***** PASSAGE GIVEN

The police hierarchy in India is broadly divided into four levels: senior leadership (IPS officers), middle-level leadership (State Police Service officers such as Additional Superintendents of Police and Deputy Superintendents of Police), officer level (Inspectors, Sub-Inspectors, and Assistant Sub-Inspectors), and the constabulary (Head Constables and Constables). While day-to-day field operations are primarily managed by the lower two tiers, top leadership roles are predominantly held by IPS officers—career civil servants selected through the national-level UPSC examination.

A key concern in India's policing structure is the limited grassroots experience of Indian Police Service (IPS) officers. Their initial field postings, such as Assistant Superintendents of Police incharge of police subdivisions and police stations, are generally short-term, lasting only a few months to a few years. This restricts their engagement with local law enforcement challenges and operational realities.

State Police Service officers, such as Addl.SPs and DSPs, have limited access to senior leadership positions unless conferred IPS status—a process that is rare and delayed by bureaucratic procedures. Meanwhile, operational policing at the grassroots level is carried out by Inspectors, Sub-Inspectors, and constables. Constabulary personnel typically have minimal upward mobility, with most retiring below or at the rank of Sub-Inspector. Many lower-ranked constable-level police personnel possess substantial educational qualifications and field expertise; however, their opportunities for promotion remain limited.

**********
***** PROVIDED DATA

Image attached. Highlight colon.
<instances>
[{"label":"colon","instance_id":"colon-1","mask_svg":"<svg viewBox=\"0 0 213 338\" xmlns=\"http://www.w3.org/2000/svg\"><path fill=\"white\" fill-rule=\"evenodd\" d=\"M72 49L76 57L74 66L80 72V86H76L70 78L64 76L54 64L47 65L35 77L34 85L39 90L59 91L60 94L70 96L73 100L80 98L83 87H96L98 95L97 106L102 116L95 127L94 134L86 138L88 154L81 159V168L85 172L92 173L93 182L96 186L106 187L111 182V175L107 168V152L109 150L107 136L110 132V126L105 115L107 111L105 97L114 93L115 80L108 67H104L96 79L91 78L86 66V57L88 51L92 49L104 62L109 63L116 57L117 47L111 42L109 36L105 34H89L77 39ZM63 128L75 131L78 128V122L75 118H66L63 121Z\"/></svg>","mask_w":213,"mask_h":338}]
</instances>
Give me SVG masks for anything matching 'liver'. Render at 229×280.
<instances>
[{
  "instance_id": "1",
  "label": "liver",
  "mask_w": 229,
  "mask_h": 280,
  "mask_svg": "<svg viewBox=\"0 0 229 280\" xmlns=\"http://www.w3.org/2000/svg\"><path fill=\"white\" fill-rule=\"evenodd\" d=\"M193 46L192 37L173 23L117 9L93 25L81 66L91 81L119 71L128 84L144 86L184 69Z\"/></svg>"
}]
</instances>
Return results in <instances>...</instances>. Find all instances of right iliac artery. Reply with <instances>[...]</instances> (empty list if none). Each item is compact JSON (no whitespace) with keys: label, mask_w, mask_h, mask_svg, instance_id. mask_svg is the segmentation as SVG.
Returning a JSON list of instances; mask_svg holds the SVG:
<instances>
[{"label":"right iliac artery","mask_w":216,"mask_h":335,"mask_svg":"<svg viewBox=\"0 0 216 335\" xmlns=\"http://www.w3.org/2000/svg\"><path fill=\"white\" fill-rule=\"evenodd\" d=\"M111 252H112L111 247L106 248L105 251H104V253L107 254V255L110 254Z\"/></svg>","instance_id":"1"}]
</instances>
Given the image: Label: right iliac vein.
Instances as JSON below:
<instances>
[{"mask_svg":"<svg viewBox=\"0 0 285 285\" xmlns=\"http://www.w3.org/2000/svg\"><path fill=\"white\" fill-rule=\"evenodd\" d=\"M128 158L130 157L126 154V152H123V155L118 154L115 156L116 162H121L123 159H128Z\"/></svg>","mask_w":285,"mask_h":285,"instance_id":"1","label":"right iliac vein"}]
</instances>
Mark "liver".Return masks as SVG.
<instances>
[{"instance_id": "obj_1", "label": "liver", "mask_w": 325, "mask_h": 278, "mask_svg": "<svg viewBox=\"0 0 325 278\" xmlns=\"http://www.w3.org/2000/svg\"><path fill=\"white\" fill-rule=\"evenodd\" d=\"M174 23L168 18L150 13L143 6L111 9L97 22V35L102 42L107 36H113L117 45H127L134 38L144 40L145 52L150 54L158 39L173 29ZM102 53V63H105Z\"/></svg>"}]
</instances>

**********
***** PROVIDED DATA

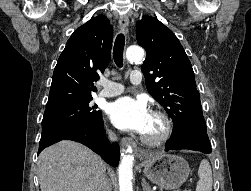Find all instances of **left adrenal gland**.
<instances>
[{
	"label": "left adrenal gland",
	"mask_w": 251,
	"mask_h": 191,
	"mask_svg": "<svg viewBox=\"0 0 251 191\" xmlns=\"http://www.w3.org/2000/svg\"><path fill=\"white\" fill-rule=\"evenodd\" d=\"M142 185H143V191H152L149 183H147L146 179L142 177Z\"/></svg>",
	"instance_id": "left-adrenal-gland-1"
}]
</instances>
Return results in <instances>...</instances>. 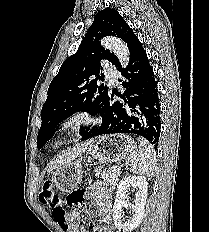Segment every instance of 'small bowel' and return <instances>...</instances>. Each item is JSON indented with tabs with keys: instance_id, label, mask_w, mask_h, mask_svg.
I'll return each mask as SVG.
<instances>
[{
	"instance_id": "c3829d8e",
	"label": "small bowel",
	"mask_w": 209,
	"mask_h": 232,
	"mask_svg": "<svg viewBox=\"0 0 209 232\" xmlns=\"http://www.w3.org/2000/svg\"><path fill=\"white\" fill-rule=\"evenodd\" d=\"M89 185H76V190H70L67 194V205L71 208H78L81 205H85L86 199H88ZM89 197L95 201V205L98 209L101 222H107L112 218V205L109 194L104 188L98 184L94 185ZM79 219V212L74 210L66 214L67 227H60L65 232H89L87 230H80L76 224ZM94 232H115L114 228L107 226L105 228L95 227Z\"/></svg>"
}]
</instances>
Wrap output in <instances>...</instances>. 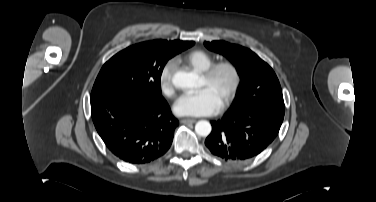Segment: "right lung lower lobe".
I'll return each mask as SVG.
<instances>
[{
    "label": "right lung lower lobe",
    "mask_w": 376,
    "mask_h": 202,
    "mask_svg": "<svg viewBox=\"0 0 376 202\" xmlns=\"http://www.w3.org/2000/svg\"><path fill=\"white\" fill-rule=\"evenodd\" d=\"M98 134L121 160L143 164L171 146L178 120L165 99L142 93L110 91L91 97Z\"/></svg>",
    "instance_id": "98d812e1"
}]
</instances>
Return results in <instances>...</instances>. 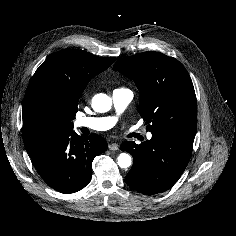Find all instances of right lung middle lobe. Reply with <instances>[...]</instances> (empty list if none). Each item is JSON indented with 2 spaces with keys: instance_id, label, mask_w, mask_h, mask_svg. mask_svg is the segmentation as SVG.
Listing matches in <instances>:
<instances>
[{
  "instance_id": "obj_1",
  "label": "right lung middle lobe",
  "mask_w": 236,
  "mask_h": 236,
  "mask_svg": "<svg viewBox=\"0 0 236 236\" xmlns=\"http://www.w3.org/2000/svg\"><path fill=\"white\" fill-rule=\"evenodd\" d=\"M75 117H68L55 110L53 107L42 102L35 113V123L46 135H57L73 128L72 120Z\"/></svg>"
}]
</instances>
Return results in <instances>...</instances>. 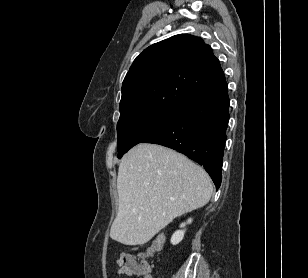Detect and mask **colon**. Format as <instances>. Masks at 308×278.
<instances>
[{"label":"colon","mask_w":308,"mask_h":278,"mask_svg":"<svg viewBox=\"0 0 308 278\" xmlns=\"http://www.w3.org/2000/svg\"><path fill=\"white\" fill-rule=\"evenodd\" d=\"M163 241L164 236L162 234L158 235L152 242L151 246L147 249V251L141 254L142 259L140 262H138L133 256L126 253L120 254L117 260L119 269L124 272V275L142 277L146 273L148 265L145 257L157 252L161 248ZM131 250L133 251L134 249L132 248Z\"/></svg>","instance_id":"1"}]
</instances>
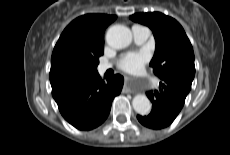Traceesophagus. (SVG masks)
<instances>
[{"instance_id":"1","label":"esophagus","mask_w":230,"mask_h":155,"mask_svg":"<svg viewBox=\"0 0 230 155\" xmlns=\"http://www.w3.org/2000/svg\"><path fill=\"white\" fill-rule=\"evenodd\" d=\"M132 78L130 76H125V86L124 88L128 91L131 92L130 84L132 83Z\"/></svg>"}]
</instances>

**********

SHORT PROBLEM A:
Extract each line of the records that contains the string "vein".
SHORT PROBLEM B:
Carry the passage on India's police hierarchy forward from its final sentence.
The passage on India's police hierarchy and the records have nothing to do with each other.

REPLY A:
Given the image: Label: right iliac vein.
[{"mask_svg":"<svg viewBox=\"0 0 285 285\" xmlns=\"http://www.w3.org/2000/svg\"><path fill=\"white\" fill-rule=\"evenodd\" d=\"M128 158L130 157L126 154V152H123V155L118 154L115 156L116 162H121L123 159H128Z\"/></svg>","mask_w":285,"mask_h":285,"instance_id":"1","label":"right iliac vein"}]

REPLY B:
=== Shortage of officers ===
India's police-to-population ratio is approximately 152 personnel per 100,000 people, which is significantly below the United Nations recommended standard of 222 per 100,000 (UNODC, 2010). According to data from the Bureau of Police Research and Development (BPRD, 2023), this figure reflects not only a quantitative shortfall but is also exacerbated by high vacancy rates in sanctioned posts—often exceeding 20% in several states. These shortages contribute to an overburdened police force, affecting response time, investigation quality, and overall public service delivery. As a core issue in policing, the shortage of personnel was previously noted in the aftermath of the 2008 terrorist attacks in Jaipur, Bangalore, and Ahmedabad.

Although several metropolitan cities like Delhi and Mumbai have a strength of 400 and 260 per 100,000 people respectively, which is significantly higher than the national average and surpassing the UN recommended standards, many of the personnel are assigned to VIP security, traffic management, and other administrative duties, causing work overload on personnel for other duties such as law and order, patrolling, and crime investigations. Furthermore, a significant number of vacant posts have been reported, and experts have noted the vacancies occur due to factors such as retirements, promotions and resignations, and that filling these posts was a continuous process.

=== Lack of community oriented policing ===
A key drawback of policing in India is the overemphasis on maintaining law and order through authoritative methods, which has been a backdrop of colonial era policing, rather than adopting a community policing approach. The traditional model remains largely colonial in nature, prioritizing control, surveillance, and reactive measures over proactive, citizen-centric engagement. This approach often leads to a disconnect between the police and the public, where the force is viewed more as an instrument of authority than as a service-oriented institution.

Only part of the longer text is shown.